- PROVIDED RECORDS:
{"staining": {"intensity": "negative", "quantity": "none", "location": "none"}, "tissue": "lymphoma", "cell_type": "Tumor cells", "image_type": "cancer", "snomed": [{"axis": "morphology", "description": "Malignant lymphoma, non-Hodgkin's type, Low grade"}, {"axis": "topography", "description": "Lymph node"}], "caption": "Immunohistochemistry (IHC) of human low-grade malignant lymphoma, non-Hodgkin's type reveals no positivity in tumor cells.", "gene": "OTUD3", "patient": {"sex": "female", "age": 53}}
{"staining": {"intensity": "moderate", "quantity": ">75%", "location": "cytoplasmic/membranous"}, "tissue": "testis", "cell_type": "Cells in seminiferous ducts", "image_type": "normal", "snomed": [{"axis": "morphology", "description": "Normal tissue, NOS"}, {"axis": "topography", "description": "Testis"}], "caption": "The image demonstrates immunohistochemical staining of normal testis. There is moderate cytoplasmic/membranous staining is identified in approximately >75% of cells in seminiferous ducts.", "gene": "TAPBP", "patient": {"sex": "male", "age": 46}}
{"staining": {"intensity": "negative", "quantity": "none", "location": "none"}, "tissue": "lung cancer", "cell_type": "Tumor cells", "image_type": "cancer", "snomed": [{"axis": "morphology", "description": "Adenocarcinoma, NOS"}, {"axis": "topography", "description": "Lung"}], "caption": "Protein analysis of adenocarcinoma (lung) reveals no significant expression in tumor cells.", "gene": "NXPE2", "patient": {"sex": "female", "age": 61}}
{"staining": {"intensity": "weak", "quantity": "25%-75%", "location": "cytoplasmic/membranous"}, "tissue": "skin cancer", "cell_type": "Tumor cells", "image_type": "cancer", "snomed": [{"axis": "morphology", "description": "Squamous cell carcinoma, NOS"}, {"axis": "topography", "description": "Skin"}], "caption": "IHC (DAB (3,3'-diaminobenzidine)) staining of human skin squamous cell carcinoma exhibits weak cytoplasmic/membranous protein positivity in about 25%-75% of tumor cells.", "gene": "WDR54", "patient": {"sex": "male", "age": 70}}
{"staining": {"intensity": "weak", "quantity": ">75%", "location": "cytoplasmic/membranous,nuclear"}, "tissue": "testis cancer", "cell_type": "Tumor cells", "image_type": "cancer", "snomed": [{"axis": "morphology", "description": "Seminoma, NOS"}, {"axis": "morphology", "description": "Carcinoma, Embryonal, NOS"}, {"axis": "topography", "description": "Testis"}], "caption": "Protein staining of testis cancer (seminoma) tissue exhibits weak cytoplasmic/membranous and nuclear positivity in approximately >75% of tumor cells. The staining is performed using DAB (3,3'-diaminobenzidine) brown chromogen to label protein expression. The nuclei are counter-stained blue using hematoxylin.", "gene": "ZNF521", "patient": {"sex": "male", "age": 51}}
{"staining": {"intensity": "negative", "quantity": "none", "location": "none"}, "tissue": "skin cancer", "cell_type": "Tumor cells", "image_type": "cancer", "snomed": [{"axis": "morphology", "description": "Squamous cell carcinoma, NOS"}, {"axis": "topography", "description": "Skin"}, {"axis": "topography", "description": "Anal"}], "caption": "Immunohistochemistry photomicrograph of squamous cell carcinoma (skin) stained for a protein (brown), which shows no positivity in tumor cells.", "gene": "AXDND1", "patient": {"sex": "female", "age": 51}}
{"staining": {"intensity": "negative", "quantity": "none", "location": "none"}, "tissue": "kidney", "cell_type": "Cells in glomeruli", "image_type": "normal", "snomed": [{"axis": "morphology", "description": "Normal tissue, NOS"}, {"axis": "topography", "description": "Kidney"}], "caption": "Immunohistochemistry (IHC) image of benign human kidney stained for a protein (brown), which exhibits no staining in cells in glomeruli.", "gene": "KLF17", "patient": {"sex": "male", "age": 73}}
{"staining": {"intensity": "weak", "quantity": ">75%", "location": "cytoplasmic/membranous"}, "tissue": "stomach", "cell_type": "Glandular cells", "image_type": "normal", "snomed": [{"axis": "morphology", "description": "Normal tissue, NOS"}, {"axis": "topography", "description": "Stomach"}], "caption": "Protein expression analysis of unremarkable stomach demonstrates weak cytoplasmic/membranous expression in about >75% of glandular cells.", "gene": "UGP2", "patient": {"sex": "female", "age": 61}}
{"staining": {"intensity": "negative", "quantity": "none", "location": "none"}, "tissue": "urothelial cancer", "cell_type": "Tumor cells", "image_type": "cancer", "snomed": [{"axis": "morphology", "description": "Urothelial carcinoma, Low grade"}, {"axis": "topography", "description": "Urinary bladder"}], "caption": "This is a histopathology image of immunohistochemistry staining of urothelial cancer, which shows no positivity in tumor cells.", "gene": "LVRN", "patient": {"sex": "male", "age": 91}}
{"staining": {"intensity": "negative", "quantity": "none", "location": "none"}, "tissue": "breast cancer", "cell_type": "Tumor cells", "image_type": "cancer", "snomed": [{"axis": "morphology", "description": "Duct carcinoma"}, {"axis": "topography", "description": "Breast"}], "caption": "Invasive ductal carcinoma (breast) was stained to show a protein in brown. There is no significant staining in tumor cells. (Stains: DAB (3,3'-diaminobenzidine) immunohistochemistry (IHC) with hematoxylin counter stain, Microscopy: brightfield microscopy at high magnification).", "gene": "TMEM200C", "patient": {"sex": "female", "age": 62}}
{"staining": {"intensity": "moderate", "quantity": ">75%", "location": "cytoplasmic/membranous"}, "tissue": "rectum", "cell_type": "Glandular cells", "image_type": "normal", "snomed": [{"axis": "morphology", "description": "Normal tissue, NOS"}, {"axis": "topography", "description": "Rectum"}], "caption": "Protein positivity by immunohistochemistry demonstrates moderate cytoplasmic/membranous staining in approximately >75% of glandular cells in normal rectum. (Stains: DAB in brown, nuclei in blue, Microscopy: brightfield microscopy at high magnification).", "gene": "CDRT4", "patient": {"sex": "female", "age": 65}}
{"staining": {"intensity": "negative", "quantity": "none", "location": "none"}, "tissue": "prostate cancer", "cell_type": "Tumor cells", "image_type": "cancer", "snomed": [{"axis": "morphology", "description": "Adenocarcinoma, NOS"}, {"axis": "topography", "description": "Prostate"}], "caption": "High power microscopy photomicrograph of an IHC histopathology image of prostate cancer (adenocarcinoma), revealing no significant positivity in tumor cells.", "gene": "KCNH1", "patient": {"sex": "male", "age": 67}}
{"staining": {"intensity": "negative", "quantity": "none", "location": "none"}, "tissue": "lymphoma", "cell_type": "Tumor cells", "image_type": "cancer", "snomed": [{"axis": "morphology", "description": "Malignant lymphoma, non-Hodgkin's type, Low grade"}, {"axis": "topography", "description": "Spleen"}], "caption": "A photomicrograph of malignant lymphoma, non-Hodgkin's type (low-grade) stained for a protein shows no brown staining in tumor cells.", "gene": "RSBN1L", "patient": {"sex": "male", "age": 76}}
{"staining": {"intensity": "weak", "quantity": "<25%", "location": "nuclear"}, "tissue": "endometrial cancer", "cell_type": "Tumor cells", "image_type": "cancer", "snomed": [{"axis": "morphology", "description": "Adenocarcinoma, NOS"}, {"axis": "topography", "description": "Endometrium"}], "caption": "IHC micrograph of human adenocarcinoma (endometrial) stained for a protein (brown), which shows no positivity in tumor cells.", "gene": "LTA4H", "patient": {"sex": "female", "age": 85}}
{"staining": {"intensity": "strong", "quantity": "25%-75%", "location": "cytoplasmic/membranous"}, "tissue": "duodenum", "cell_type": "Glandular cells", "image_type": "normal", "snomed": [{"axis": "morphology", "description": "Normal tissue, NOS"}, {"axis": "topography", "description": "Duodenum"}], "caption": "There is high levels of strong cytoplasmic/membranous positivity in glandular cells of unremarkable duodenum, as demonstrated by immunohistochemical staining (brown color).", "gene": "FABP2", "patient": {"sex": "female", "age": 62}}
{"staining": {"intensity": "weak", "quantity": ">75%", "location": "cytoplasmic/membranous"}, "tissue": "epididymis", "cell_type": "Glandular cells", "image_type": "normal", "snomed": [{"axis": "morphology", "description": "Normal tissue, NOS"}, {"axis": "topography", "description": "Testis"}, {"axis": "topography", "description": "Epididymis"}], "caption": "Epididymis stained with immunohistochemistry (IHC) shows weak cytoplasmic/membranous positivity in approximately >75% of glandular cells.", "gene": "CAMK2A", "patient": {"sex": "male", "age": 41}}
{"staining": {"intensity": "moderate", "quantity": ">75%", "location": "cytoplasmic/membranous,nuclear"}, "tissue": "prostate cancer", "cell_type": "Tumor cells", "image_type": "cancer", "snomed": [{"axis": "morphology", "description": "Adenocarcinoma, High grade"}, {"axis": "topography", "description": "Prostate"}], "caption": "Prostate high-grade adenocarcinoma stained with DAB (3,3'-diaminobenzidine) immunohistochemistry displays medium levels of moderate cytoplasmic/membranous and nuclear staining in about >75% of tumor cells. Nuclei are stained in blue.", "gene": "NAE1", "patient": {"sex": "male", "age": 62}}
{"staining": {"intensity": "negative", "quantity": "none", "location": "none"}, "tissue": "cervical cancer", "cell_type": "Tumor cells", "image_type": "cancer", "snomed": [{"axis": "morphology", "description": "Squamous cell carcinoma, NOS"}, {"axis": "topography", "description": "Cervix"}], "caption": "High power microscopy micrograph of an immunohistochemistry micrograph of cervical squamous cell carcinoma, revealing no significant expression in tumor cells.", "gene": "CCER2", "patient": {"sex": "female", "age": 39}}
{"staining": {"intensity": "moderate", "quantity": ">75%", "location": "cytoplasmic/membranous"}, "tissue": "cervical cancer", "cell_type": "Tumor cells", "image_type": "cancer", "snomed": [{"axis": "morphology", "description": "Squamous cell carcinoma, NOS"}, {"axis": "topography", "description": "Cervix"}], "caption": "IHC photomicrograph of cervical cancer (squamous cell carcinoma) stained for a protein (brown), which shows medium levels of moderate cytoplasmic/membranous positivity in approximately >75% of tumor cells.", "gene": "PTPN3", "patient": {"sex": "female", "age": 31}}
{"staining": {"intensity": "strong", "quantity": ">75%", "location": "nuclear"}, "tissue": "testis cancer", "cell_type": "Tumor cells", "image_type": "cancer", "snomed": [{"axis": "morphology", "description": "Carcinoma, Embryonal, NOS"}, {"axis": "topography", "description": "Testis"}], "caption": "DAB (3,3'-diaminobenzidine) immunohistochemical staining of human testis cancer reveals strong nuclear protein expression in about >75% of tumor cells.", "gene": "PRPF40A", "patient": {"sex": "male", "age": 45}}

- TASK ITEM:
Going down the listing above, begin printing at the line with "(IHC) image of" and finish with the line with "expression analysis of", exactly as they appear.

- ANSWER TO THE EXERCISE:
{"staining": {"intensity": "negative", "quantity": "none", "location": "none"}, "tissue": "kidney", "cell_type": "Cells in glomeruli", "image_type": "normal", "snomed": [{"axis": "morphology", "description": "Normal tissue, NOS"}, {"axis": "topography", "description": "Kidney"}], "caption": "Immunohistochemistry (IHC) image of benign human kidney stained for a protein (brown), which exhibits no staining in cells in glomeruli.", "gene": "KLF17", "patient": {"sex": "male", "age": 73}}
{"staining": {"intensity": "weak", "quantity": ">75%", "location": "cytoplasmic/membranous"}, "tissue": "stomach", "cell_type": "Glandular cells", "image_type": "normal", "snomed": [{"axis": "morphology", "description": "Normal tissue, NOS"}, {"axis": "topography", "description": "Stomach"}], "caption": "Protein expression analysis of unremarkable stomach demonstrates weak cytoplasmic/membranous expression in about >75% of glandular cells.", "gene": "UGP2", "patient": {"sex": "female", "age": 61}}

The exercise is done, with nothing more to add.